== HOW TO COMPLETE THIS TASK ==
Repeat the stretch of entries below from the line with "Sofás de diseño" through the line with "Diseños 100 % de cristal". Include both ends and add nothing.

== Collected data ==
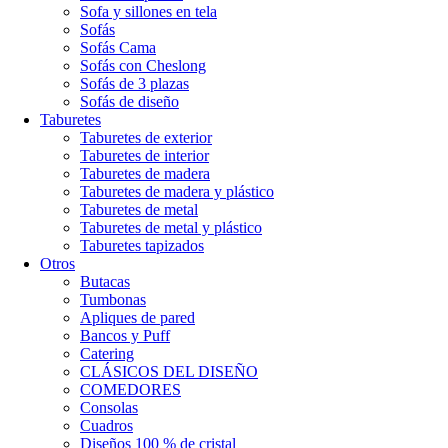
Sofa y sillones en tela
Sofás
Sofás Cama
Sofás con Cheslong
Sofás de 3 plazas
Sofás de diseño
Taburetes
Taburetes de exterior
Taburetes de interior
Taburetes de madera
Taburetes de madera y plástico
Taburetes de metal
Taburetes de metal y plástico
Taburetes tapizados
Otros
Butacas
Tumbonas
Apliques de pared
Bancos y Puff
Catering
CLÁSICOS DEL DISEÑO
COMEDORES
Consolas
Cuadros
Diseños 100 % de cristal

...

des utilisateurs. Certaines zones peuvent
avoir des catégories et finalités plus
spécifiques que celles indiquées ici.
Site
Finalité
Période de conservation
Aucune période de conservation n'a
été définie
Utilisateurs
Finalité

* * *

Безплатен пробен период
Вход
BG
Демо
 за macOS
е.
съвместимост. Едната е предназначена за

== WRITTEN RESPONSE ==
Sofás de diseño
Taburetes
Taburetes de exterior
Taburetes de interior
Taburetes de madera
Taburetes de madera y plástico
Taburetes de metal
Taburetes de metal y plástico
Taburetes tapizados
Otros
Butacas
Tumbonas
Apliques de pared
Bancos y Puff
Catering
CLÁSICOS DEL DISEÑO
COMEDORES
Consolas
Cuadros
Diseños 100 % de cristal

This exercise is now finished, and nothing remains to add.